Much depends on what the Italian govt. actually was going to do, and or what they said they were going to do and how well they concealed their true intentions. If they told the Germans "This man is an incompetent ass, we will run the war more efficiently without him" and actively took steps in that direction, they may have been able to continue in the Axis. Or, had they decided to switch sides, they had done the same but made more effort at allaying German suspicions. Their failure to do either very well led to the German occupation.

That ship sailed as the Italian negotiators were communicating with Bagdoglios government in Rome via radio, using a code the Germans had broken. Hitler was reading the messages concerning armistice/surrender negotiations and the instructions from Bagdoglio & the Foreign Minister within 48 hours of radio transmission.
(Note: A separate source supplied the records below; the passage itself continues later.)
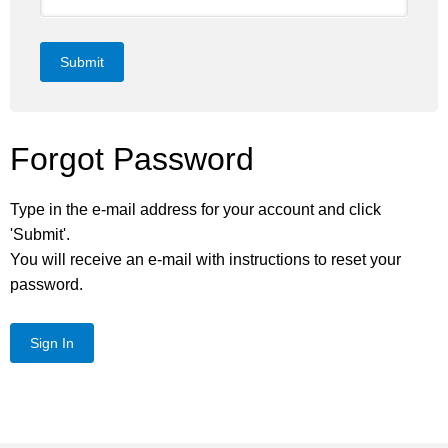
Submit
Forgot Password
Type in the e-mail address for your account and click
'Submit'.
You will receive an e-mail with instructions to reset your
password.
Sign In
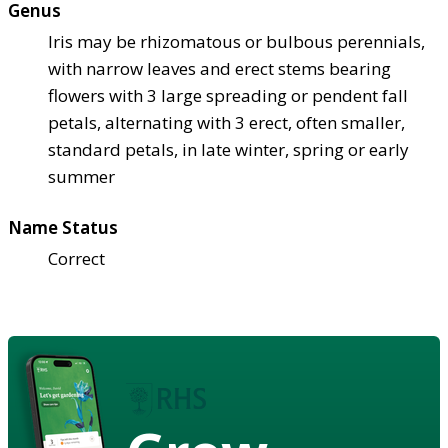
Genus
Iris may be rhizomatous or bulbous perennials,
with narrow leaves and erect stems bearing
flowers with 3 large spreading or pendent fall
petals, alternating with 3 erect, often smaller,
standard petals, in late winter, spring or early
summer
Name Status
Correct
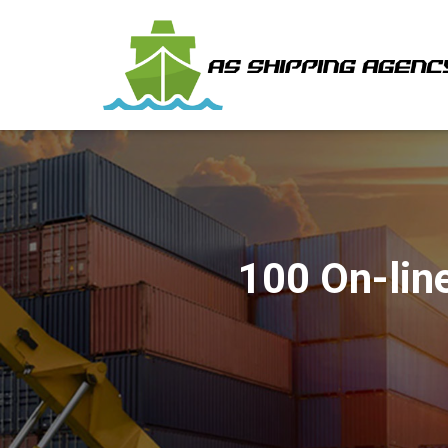
100 On-line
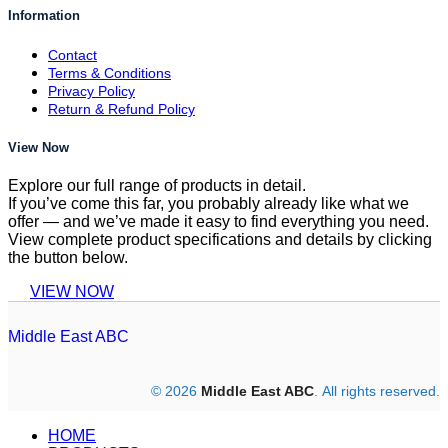
Information
Contact
Terms & Conditions
Privacy Policy
Return & Refund Policy
View Now
Explore our full range of products in detail.
If you’ve come this far, you probably already like what we
offer — and we’ve made it easy to find everything you need.
View complete product specifications and details by clicking
the button below.
VIEW NOW
Middle East ABC
© 2026
Middle East ABC
. All rights reserved.
HOME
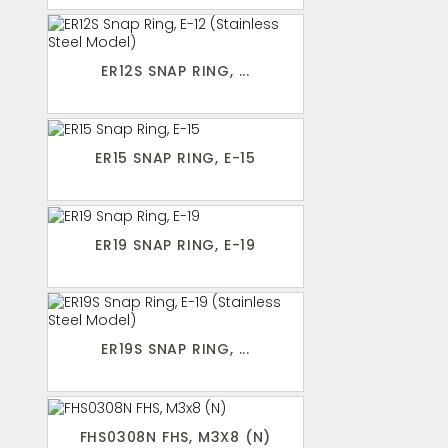
ER12S SNAP RING, ...
ER15 SNAP RING, E-15
ER19 SNAP RING, E-19
ER19S SNAP RING, ...
FHS0308N FHS, M3X8 (N)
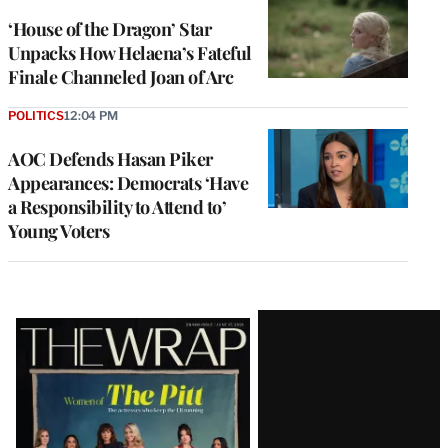
‘House of the Dragon’ Star
Unpacks How Helaena’s Fateful
Finale Channeled Joan of Arc
POLITICS
12:04 PM
AOC Defends Hasan Piker
Appearances: Democrats ‘Have
a Responsibility to Attend to’
Young Voters
Latest
Magazine
Issue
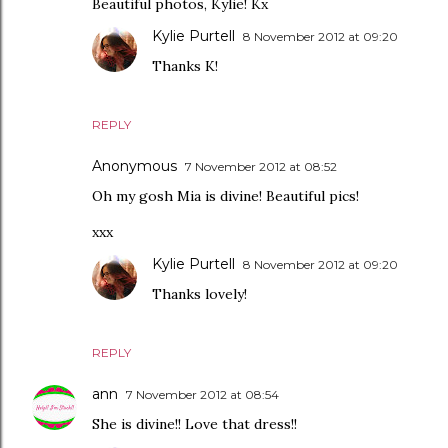
Beautiful photos, Kylie! Kx
Kylie Purtell
8 November 2012 at 09:20
Thanks K!
REPLY
Anonymous
7 November 2012 at 08:52
Oh my gosh Mia is divine! Beautiful pics!
xxx
Kylie Purtell
8 November 2012 at 09:20
Thanks lovely!
REPLY
ann
7 November 2012 at 08:54
She is divine!! Love that dress!!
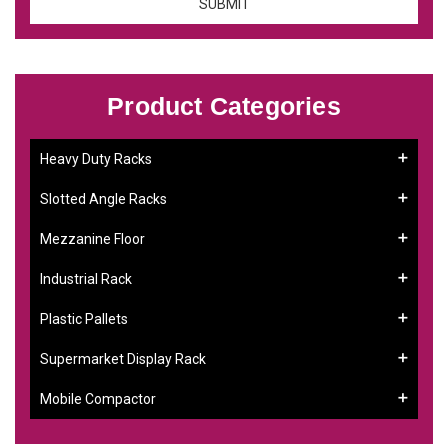
Product Categories
Heavy Duty Racks
Slotted Angle Racks
Mezzanine Floor
Industrial Rack
Plastic Pallets
Supermarket Display Rack
Mobile Compactor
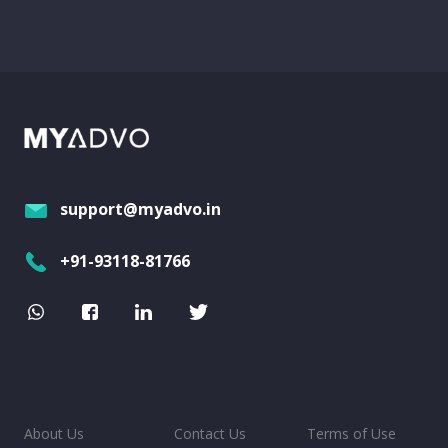
support@myadvo.in
+91-93118-81766
About Us
Contact Us
Terms of Use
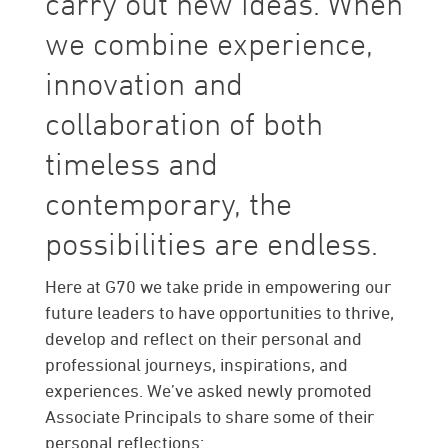
carry out new ideas. When
we combine experience,
innovation and
collaboration of both
timeless and
contemporary, the
possibilities are endless.
Here at G70 we take pride in empowering our
future leaders to have opportunities to thrive,
develop and reflect on their personal and
professional journeys, inspirations, and
experiences. We’ve asked newly promoted
Associate Principals to share some of their
personal reflections:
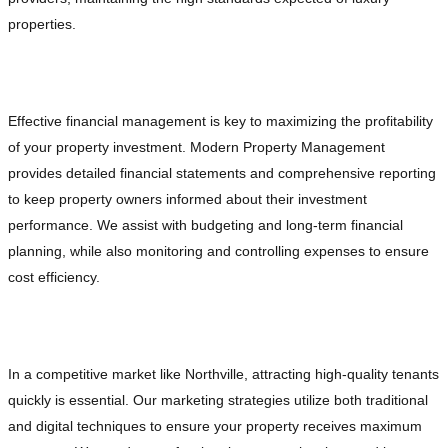
properties.
Optimized Financial Management
Effective financial management is key to maximizing the profitability
of your property investment. Modern Property Management
provides detailed financial statements and comprehensive reporting
to keep property owners informed about their investment
performance. We assist with budgeting and long-term financial
planning, while also monitoring and controlling expenses to ensure
cost efficiency.
Targeted Marketing and Leasing Strategies
In a competitive market like Northville, attracting high-quality tenants
quickly is essential. Our marketing strategies utilize both traditional
and digital techniques to ensure your property receives maximum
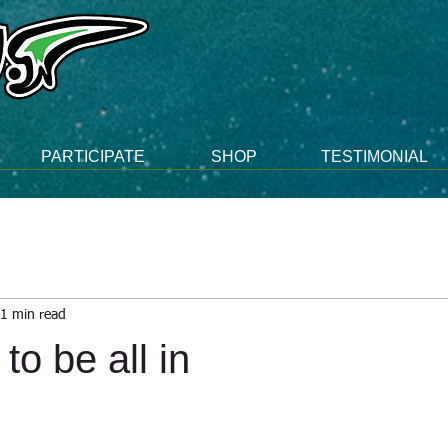
PARTICIPATE
SHOP
TESTIMONIAL
1 min read
to be all in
Although the radio communications to and from Eisenhowers SACMED HQ & the other senior Allied HQ were secure when using either the US SIGABA or the Brit TYPEX encryption, the Germans had penetrated enough lower level codes, like the Brit convoy code, that they could guess Allied plans for invading Italy next. Putting that analysis along side the messages between the Italian negotiation team and government & there was not much to conceal. This was one of the situations where the Brit deception operations did not mislead the Germans very far.
 
German troops were already being strategically deployed throughout Italy (not just in the south) even prior to Benny's arrest
 
German troops were already being strategically deployed throughout Italy (not just in the south) even prior to Benny's arrest

The original concept was to bolster each Italian corps with a German division, and as in Sicily have a mobile corps or two of German armored or mechanized units.

However, the occupation of southern Italy and the battle there were not inevitable. Intially on discovering the Italian capitulation Hitler & co favored withdrawal from the south and defending only the industrial north. Specifically the Po river basin and Genoa. Thats one of the reasons the favorite Rommel was placed in command of the northern Army Group. Kesselring was to conduct a evacuation of the south. However Kesselring was able to persuade Hitler to approve a holding action in the south. I'm not precisely sure how, or what the support for that was. It did confuse the Allies. Operation AVALANCHE was planned on the basis of this withdrawal. ULTRA decrypts had revealed the conversation about defending the north, but the last minute reversal was not understood by SACMED or Clarks Fifth Army until literally the last minute. The movement of the 16th Pz Div from the Foggia region to Salerno was not clearly understood & neither was the intent for the two mechanized divisions gathered at Naples.